Aller au contenu principal

L’apostasie c’est maintenant ?

26 avril 2013

Le baptême est-il devenu une prestation de service comme une autre pour nos contemporains ? Les demandes apparemment paradoxales de certaines personnes seraient le symptôme d’une perte de sens du sacrement de baptême vu uniquement comme service proposé par l’Église et acte d’adhésion à une sorte d’association. Comment comprendre la coexistence d’une revendication du droit au baptême et des demandes de débaptême ? Le sujet de l’apostasie, car c’est de cela qu’il s’agit, est revenu d’actualité cette semaine à la suite d’une lettre ouverte sur un blog. Je n’aborderai pas le cas particulier car je pense sincèrement que ni la lettre, ou du moins sa publication, ni les réactions qu’elle a suscitée n’étaient opportunes et mesurées.
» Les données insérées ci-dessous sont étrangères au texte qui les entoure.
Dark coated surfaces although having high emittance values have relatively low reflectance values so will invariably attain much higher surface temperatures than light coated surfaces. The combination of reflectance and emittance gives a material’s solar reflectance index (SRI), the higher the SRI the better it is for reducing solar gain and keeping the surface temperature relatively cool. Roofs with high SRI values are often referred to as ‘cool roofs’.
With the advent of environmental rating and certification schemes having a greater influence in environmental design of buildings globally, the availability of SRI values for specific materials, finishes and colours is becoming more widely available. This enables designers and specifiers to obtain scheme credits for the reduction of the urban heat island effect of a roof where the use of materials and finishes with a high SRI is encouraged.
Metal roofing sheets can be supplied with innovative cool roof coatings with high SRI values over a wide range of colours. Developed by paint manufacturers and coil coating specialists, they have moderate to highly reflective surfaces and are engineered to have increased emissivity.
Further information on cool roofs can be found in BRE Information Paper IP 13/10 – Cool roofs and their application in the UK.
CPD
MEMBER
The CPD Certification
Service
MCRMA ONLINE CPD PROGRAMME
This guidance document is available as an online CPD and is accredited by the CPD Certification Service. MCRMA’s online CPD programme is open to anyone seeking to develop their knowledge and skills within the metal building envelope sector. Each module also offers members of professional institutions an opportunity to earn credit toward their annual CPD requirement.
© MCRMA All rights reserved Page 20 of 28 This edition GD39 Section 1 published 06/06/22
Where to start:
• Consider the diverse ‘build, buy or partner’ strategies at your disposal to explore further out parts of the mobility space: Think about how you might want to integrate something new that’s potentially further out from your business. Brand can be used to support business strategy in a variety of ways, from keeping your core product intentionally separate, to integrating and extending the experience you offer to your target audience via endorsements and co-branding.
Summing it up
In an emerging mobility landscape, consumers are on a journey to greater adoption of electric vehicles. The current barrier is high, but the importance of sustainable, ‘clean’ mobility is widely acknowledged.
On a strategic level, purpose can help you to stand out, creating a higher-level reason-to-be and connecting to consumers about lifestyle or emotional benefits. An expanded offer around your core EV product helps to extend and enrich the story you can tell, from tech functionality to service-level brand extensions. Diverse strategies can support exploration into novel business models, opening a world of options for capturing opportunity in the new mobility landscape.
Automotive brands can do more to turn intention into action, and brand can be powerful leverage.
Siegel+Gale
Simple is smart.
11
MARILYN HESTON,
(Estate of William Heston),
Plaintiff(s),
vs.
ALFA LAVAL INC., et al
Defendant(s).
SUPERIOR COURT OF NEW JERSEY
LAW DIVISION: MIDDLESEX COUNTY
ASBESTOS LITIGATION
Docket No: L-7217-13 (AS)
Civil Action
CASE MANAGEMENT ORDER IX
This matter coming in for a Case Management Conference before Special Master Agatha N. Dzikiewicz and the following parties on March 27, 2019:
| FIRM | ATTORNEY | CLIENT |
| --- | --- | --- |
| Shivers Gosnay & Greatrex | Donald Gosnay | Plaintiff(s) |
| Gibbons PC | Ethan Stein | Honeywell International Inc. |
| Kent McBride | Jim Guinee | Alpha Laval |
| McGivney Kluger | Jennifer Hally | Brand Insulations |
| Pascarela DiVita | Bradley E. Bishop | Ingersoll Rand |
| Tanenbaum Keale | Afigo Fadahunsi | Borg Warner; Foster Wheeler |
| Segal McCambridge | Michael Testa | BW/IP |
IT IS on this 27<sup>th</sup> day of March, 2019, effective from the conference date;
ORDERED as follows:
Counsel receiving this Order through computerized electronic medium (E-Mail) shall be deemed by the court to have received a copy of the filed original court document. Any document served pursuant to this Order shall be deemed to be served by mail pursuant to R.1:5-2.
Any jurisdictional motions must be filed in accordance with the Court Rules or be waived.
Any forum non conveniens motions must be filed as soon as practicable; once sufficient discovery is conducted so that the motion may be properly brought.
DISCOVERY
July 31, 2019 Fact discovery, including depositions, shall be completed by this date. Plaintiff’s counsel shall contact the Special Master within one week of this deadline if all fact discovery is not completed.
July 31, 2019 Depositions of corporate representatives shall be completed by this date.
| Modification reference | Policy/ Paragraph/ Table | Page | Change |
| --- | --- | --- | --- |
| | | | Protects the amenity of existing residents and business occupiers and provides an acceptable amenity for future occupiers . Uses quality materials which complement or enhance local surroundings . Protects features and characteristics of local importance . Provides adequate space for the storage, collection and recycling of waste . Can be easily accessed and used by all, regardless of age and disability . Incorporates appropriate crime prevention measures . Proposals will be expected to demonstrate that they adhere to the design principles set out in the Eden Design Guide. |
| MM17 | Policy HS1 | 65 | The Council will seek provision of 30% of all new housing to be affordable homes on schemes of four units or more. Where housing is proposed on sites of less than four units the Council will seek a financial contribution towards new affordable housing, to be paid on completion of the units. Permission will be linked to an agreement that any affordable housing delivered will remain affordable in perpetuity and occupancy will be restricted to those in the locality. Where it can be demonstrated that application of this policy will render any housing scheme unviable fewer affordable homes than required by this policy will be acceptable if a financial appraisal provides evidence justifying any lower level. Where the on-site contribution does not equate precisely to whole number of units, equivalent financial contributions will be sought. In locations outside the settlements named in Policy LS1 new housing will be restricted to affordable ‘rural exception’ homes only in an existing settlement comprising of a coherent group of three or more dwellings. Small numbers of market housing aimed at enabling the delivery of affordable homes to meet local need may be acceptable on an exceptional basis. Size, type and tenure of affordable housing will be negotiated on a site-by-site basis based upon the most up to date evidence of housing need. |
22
Peut-être plus significatif est le lancement d’un site proposant l’apostasie pour tous en quelques clics. C’est en fait une sorte d’apostasie pour les nuls. Évidemment, je ne parlerai que du baptême chrétien et plus particulièrement catholique ; je ne traiterai pas du baptême républicain même si ça pourrait être amusant de se demander ce qui se passerait si les quelques personnes concernées par cette pratique venaient un jour à demander leur débaptême républicain. Trêve de mauvais esprit…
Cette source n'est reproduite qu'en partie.